[Saved data entries]
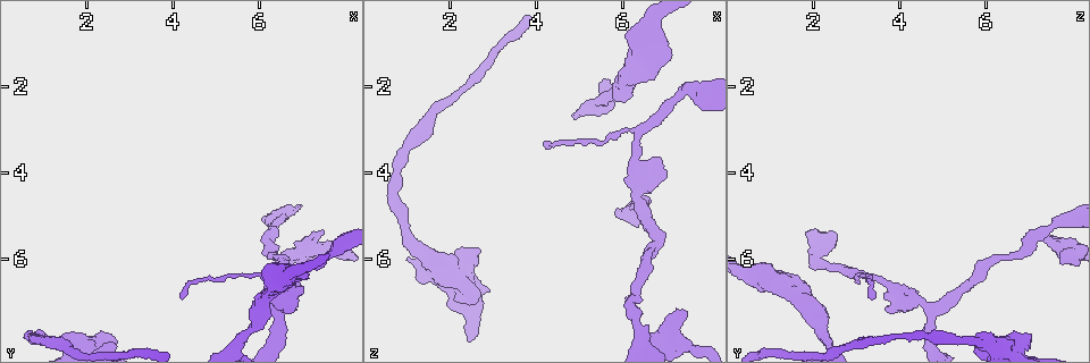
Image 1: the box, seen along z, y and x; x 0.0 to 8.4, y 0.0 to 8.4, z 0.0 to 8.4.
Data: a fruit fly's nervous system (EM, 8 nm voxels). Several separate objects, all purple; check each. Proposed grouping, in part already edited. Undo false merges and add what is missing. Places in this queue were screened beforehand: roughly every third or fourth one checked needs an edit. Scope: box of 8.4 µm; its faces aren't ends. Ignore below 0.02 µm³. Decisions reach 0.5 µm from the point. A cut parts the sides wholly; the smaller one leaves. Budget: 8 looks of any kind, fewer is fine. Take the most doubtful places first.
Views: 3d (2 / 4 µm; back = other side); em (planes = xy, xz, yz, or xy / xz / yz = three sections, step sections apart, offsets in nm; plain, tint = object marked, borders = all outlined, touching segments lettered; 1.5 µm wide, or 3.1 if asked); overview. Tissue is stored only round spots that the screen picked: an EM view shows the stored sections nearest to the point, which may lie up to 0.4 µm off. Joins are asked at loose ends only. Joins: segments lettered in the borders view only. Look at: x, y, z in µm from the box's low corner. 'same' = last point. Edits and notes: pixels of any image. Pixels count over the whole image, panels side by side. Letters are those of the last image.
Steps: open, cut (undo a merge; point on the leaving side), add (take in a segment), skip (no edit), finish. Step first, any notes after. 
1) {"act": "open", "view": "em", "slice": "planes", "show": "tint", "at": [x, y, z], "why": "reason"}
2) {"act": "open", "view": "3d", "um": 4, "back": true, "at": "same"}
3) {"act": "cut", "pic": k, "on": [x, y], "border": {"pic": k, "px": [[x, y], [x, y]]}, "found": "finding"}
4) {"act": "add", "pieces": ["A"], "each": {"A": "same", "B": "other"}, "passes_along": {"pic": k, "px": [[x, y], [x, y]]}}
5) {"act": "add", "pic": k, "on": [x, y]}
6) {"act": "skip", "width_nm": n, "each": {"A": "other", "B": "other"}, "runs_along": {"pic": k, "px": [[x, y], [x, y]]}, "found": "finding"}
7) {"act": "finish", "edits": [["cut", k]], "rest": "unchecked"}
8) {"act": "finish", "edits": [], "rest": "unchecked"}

{"act": "open", "view": "3d", "um": 2, "at": [7.45, 5.35, 7.25], "why": "branch stops here"}

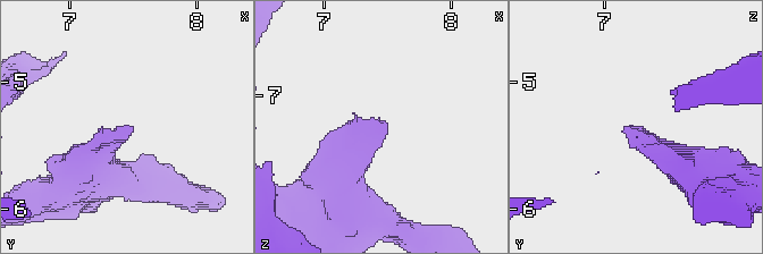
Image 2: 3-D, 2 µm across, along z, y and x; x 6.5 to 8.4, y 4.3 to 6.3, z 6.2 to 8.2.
{"act": "open", "view": "em", "slice": "xz", "step": 4, "show": "tint", "at": [7.52, 5.36, 7.28]}

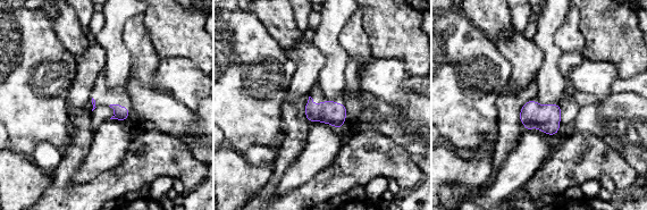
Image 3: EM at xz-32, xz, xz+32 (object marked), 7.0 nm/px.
{"act": "open", "view": "em", "slice": "yz", "step": 4, "show": "borders", "at": "same"}

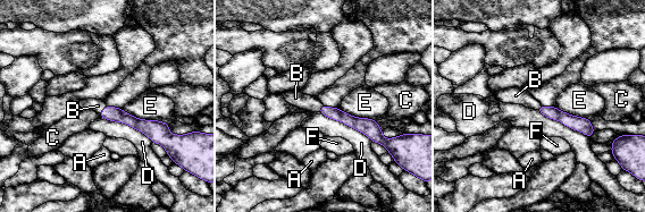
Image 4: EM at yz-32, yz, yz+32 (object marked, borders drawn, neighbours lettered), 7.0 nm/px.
{"act": "add", "pieces": ["B"], "each": {"A": "other", "B": "same", "C": "other", "D": "other", "E": "other", "F": "other"}, "passes_along": {"pic": 4, "px": [[111, 113], [105, 109], [98, 106]]}, "found": "the neuron continues"}

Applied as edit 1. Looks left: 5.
{"act": "open", "view": "overview", "why": "redraw"}

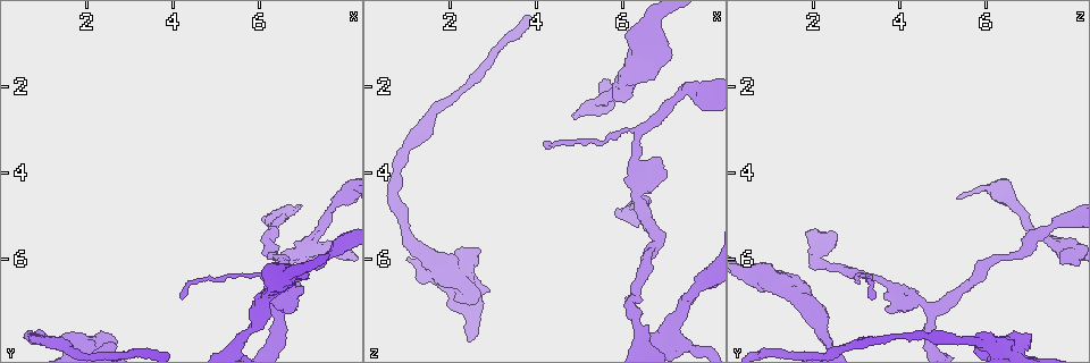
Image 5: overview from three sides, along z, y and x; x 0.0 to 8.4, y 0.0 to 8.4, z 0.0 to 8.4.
{"act": "open", "view": "em", "slice": "yz", "step": 8, "show": "tint", "at": [6.35, 6.40, 3.30], "why": "a narrow waist"}

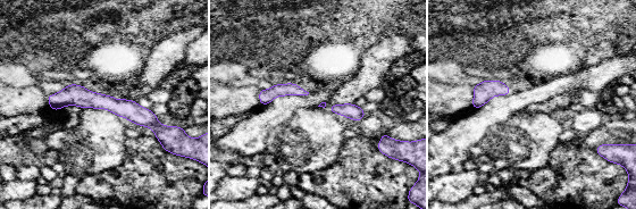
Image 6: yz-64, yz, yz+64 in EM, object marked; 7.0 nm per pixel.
{"act": "open", "view": "em", "slice": "planes", "show": "borders", "at": "same"}

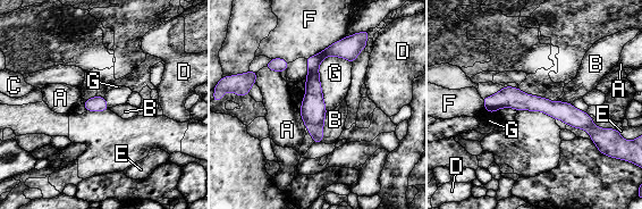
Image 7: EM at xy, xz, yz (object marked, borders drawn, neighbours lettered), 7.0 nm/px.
{"act": "skip", "each": {"A": "other", "B": "other", "C": "other", "D": "other", "E": "other", "F": "other", "G": "other"}, "runs_along": {"pic": 7, "px": [[486, 101], [542, 103], [598, 132]]}, "found": "continuous, no second neuron"}

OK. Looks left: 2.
{"act": "open", "view": "em", "slice": "planes", "show": "borders", "at": [6.35, 6.65, 1.25]}

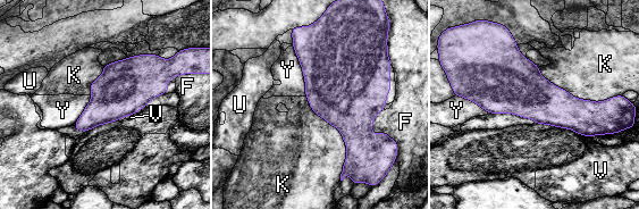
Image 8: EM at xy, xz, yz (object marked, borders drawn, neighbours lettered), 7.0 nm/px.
{"act": "skip", "each": {"F": "other", "K": "other", "U": "other", "V": "other", "Y": "other"}, "border": {"pic": 8, "px": [[297, 59], [307, 95]]}, "found": "continuous, no second neuron"}

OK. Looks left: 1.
{"act": "finish", "edits": [["add", 4]], "rest": "unchecked"}

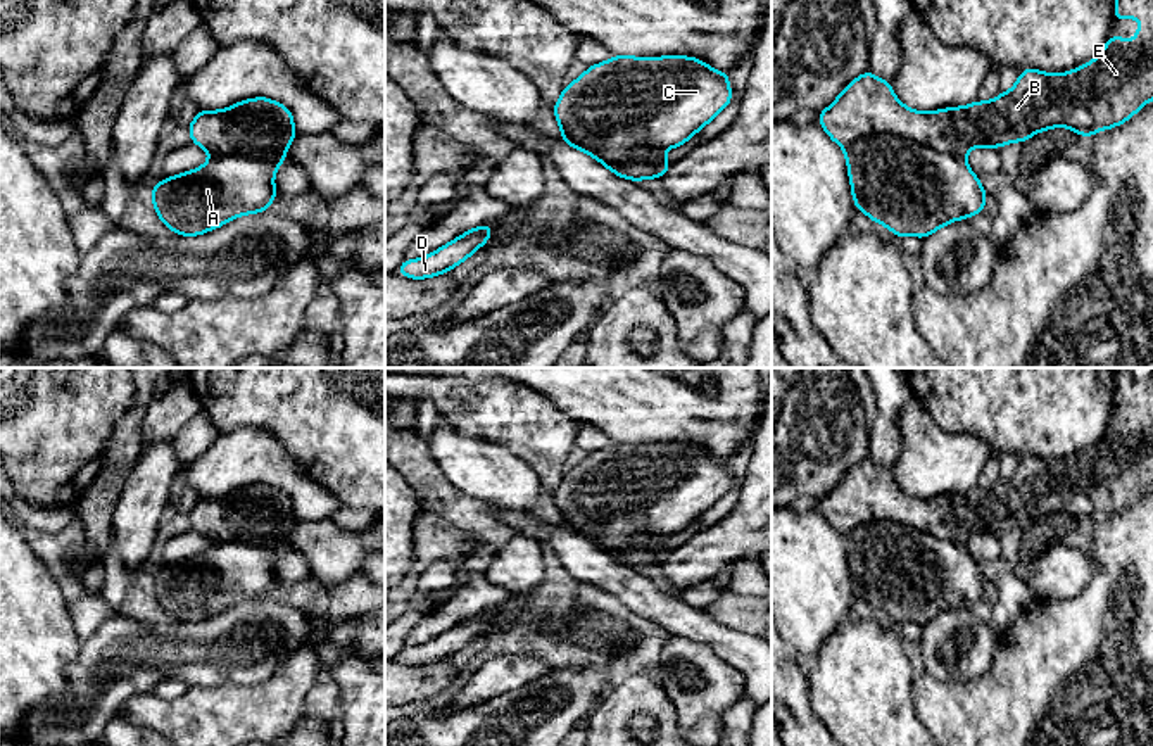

▶ [Exercise details]: Reproduce exactly the part of the records above that begins at the line holding "Applied as edit 1. Looks left: 5." and ends at the final line, both included, leaving out the pictures.

▶ [Task result]:
Applied as edit 1. Looks left: 5.
{"act": "open", "view": "overview", "why": "redraw"}

Image 5: overview from three sides, along z, y and x; x 0.0 to 8.4, y 0.0 to 8.4, z 0.0 to 8.4.
{"act": "open", "view": "em", "slice": "yz", "step": 8, "show": "tint", "at": [6.35, 6.40, 3.30], "why": "a narrow waist"}

Image 6: yz-64, yz, yz+64 in EM, object marked; 7.0 nm per pixel.
{"act": "open", "view": "em", "slice": "planes", "show": "borders", "at": "same"}

Image 7: EM at xy, xz, yz (object marked, borders drawn, neighbours lettered), 7.0 nm/px.
{"act": "skip", "each": {"A": "other", "B": "other", "C": "other", "D": "other", "E": "other", "F": "other", "G": "other"}, "runs_along": {"pic": 7, "px": [[486, 101], [542, 103], [598, 132]]}, "found": "continuous, no second neuron"}

OK. Looks left: 2.
{"act": "open", "view": "em", "slice": "planes", "show": "borders", "at": [6.35, 6.65, 1.25]}

Image 8: EM at xy, xz, yz (object marked, borders drawn, neighbours lettered), 7.0 nm/px.
{"act": "skip", "each": {"F": "other", "K": "other", "U": "other", "V": "other", "Y": "other"}, "border": {"pic": 8, "px": [[297, 59], [307, 95]]}, "found": "continuous, no second neuron"}

OK. Looks left: 1.
{"act": "finish", "edits": [["add", 4]], "rest": "unchecked"}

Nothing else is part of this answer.